While the Forest Service’s Keenwild Station recorded only 0.2 inches of rainfall Thursday and Friday, other southern California areas (such as Dana Point, Oceanside, and Murrieta) received nearly an inch or more of rain. Many believe or are hopeful this storm is a harbinger for fall and winter weather.

For several months, the National Weather Service has forecast a weak to moderate El Niño weather pattern forming this fall. But that forecast maybe wishful thinking based on the Service’s October announcement.

As late as July, National Weather Service models were predicting an El Niño might develop as early as September. However, the latest forecast indicates the trend toward an El Niño pattern is much less likely.

“The atmosphere and ocean indicate borderline neutral or weak El Niño conditions,” was how the National Weather Service phrased the latest forecast. “Compared to the past few months, the chance is reduced for El Niño to develop during the Northern Hemisphere fall and winter 2012-13.”

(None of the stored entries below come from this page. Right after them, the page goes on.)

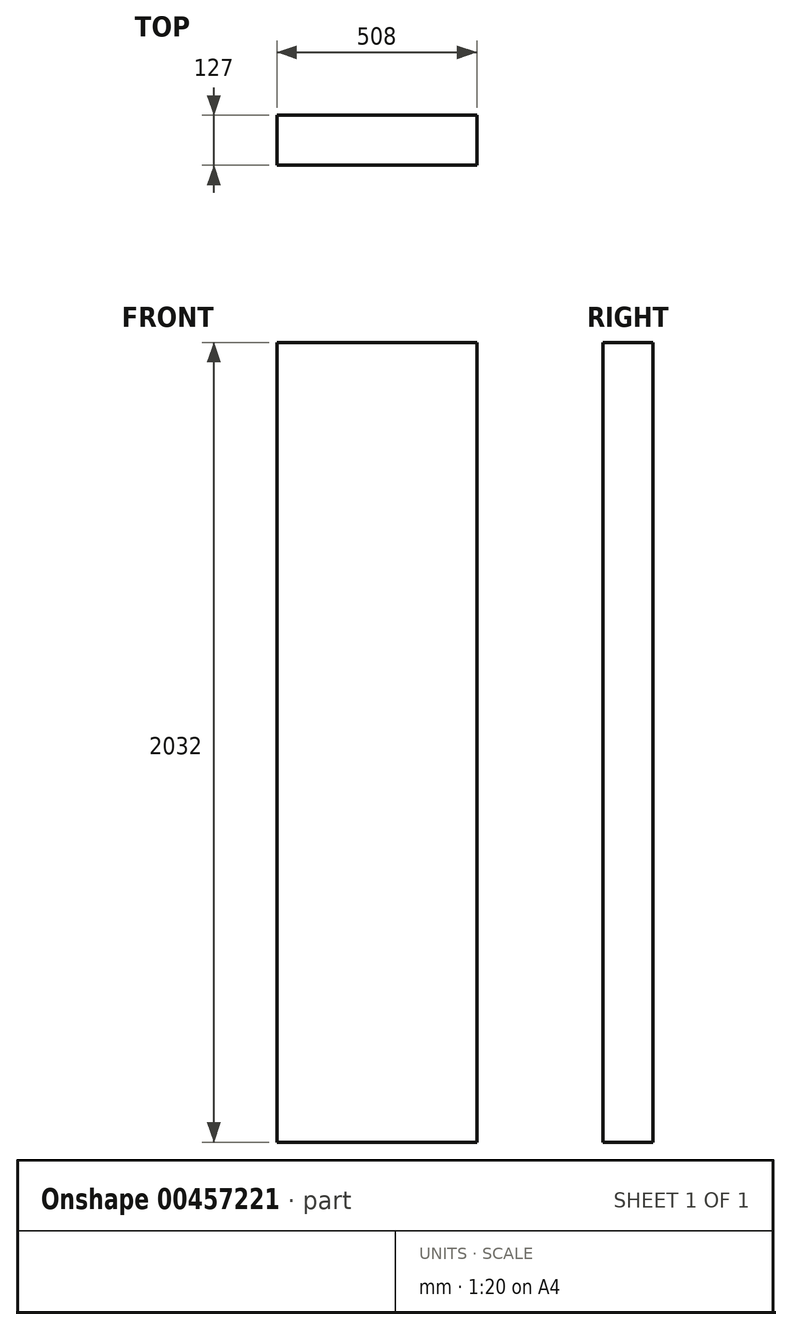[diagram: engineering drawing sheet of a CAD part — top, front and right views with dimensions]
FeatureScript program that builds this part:
annotation { "Feature Type Name" : "Feature", "Feature Type Description" : "" }
export const myFeature = defineFeature(function(context is Context, id is Id, definition is map)
    precondition{}
    {
        {
            var Q0;
            Q0=qCreatedBy(makeId("Front.planeOp"),FACE);
            var sketch = newSketch(context, id + "F0", { "sketchPlane" : qUnion([Q0])});
            skLineSegment(sketch, "E0.bottom", {"start": v(-254.18, 1503.94) * mm, "end": v(253.82, 1503.94) * mm});
            skLineSegment(sketch, "E0.top", {"start": v(-254.18, -528.06) * mm, "end": v(253.82, -528.06) * mm});
            skLineSegment(sketch, "E0.left", {"start": v(-254.18, 1503.94) * mm, "end": v(-254.18, -528.06) * mm});
            skLineSegment(sketch, "E0.right", {"start": v(253.82, 1503.94) * mm, "end": v(253.82, -528.06) * mm});
            skSolve(sketch);
        }
        {
            var Q0;
            Q0 = qSketchRegion(id + "F0", true);
            extrude(context, id + "F1", {"entities" : qUnion([Q0]), "depth" : 127 * mm, "symmetric" : true});
        }
    });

Nevertheless the Weather Channel announced that it would begin naming winter storms as the National Weather Service names hurricanes.

“The fact is, a storm with a name is easier to follow, which will mean fewer surprises and more preparation,” wrote Tom Nizoi of the Weather Channel on Oct. 3.

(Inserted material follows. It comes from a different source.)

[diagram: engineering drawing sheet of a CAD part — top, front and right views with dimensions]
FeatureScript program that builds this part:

Storms with names are easier to follow, to remember and to raise attention, he said.

The naming of storms actually originated in the 19th century, but the weather service began naming tropical storms (i.e., hurricanes) with women’s names in the 1950s. In 1978, it also began using men’s names for storms.

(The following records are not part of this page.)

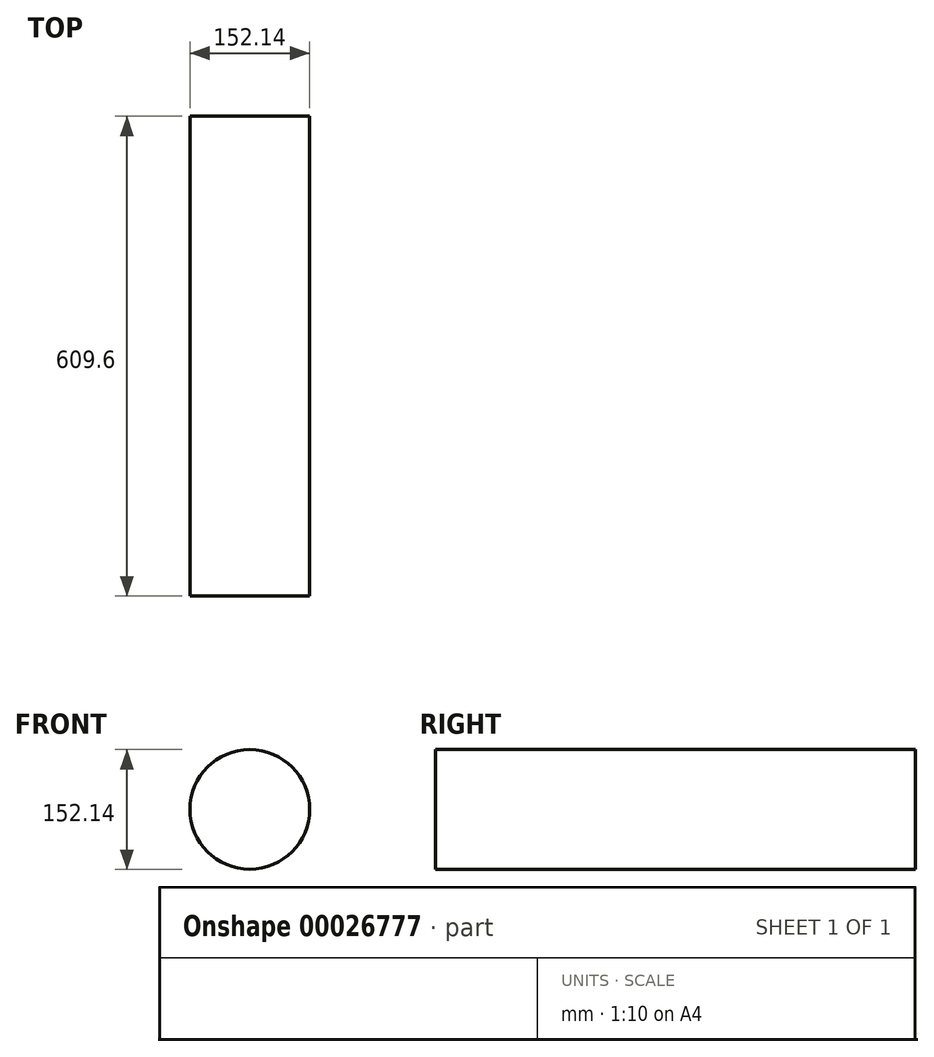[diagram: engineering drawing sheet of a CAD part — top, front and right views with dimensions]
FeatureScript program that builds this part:
annotation { "Feature Type Name" : "Feature", "Feature Type Description" : "" }
export const myFeature = defineFeature(function(context is Context, id is Id, definition is map)
    precondition{}
    {
        {
            var Q0;
            Q0=qCreatedBy(makeId("Front.planeOp"),FACE);
            var sketch = newSketch(context, id + "F0", { "sketchPlane" : qUnion([Q0])});
            skCircle(sketch, "E0", {"center": v(0, 0) * mm, "radius": 76.07 * mm});
            skSolve(sketch);
        }
        {
            var Q0;
            Q0=makeQuery(id+"F0.imprint","IMPRINT",FACE,{"disambiguationData":[TD([[makeQuery(id+"F0.imprint","IMPRINT",EDGE,{"derivedFrom":sQuery(id+"F0.wireOp",EDGE,"E0")}),1.0]])]});
            extrude(context, id + "F1", {"entities" : qUnion([Q0]), "depth" : 609.6 * mm});
        }
    });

The Weather Channel has considered the difference between tropical and winter storm formation and the effect on the naming process. According to Nizoil, “Naming of winter storms will be limited to no more than three days before impact to ensure there is moderate to strong confidence the system will produce significant effects on a populated area. …

“The process for naming a winter storm will reflect a more complete assessment of several variables that combine to produce disruptive impacts including snowfall, ice, wind and temperature,” he wrote. “In addition, the time of day (rush hour vs. overnight) and the day of the week (weekday school and work travel vs. weekends) will be taken into consideration in the process the meteorological team will use to name storms.”

The first few names will be Athena, Burus, Caesar, Draco, Euclid and Freyr.